The RHS/SHS column is designed to safely resist the applied crane load, which is determined in accordance with [2,30]. The vertically applied force, transferred at the top flange of an I-section corbel, as shown in Figure 3, is calculated as follows:

$$WL=\frac{RC+HT+0.5CW}{N{W}_b},$$

(1)

where $WL$ is the maximum wheel load, $RC$ is the rated capacity of the crane, $HT$ is the weight of the hoist with the trolley, $CW$ is the weight of the crane excluding the hoist with the trolley and $N{W}_b$ is the number of end truck wheels at one end of the bridge.

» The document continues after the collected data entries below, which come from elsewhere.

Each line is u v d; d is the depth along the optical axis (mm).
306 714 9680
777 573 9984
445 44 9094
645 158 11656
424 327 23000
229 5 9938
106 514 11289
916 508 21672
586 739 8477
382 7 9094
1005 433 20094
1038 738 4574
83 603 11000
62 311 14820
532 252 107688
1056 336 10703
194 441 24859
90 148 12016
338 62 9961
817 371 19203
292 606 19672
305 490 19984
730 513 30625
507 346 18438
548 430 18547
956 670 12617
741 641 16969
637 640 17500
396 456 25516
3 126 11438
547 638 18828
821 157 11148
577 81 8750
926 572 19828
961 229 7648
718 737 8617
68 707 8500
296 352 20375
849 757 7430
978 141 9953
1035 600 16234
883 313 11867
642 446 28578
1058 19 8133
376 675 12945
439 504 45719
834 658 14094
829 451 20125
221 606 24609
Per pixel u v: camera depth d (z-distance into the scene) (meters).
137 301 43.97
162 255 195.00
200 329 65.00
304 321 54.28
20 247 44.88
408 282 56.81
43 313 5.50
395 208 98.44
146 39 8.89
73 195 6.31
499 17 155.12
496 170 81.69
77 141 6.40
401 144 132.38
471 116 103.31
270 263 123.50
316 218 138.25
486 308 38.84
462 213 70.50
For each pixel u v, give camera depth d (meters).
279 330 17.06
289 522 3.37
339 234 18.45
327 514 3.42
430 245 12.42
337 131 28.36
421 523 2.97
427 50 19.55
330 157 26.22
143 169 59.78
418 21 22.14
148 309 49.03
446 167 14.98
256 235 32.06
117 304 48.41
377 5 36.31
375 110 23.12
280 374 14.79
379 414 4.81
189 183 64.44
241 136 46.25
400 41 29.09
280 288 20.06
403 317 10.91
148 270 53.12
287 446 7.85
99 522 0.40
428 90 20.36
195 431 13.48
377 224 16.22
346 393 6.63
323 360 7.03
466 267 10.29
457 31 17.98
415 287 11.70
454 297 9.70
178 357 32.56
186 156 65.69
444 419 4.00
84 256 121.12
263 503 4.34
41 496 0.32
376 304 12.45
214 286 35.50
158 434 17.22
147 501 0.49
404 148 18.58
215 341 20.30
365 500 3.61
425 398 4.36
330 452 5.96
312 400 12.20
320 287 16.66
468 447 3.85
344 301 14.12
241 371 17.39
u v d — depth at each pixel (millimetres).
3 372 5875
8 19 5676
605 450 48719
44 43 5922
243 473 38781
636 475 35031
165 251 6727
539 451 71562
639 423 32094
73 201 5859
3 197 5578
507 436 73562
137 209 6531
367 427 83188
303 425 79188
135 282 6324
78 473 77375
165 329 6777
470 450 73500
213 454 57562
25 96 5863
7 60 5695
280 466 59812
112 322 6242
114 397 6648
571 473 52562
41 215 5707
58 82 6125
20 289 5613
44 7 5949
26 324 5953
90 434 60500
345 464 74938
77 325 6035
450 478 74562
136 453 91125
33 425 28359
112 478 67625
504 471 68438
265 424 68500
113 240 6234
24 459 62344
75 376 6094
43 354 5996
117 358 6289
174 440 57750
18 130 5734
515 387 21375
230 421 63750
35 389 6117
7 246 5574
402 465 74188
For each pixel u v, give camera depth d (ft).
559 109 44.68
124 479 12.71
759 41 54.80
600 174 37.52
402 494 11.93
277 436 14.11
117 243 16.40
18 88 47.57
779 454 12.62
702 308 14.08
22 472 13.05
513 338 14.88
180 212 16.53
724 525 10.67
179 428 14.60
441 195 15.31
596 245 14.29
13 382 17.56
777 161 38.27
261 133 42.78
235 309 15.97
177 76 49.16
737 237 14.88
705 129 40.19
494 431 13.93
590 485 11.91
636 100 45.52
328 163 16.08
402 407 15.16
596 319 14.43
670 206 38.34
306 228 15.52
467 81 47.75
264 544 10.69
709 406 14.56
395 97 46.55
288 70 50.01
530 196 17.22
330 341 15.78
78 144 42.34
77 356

The AISC 360-16 specifications [29] define the capacity of RHS/SHS members under combined compression and flexural forces. Various governing failure modes associated with HSS columns under various applied forces are summarized in [31]. Using this approach, we can classify the design of compression member capacities into non-slender $\left(\lambda \le {\lambda }_r\right)$ and slender $\left(\lambda >{\lambda }_r\right)$ sections, where $\lambda$ is the width-to-thickness ratio of cross-sections $\left(b_c/t_c\right)$, ${\lambda }_r=1.4\sqrt{E/F_y}$ is the associated limit for a non-slender section, $E$ is the modulus of elasticity and $F_y$ is yield stress.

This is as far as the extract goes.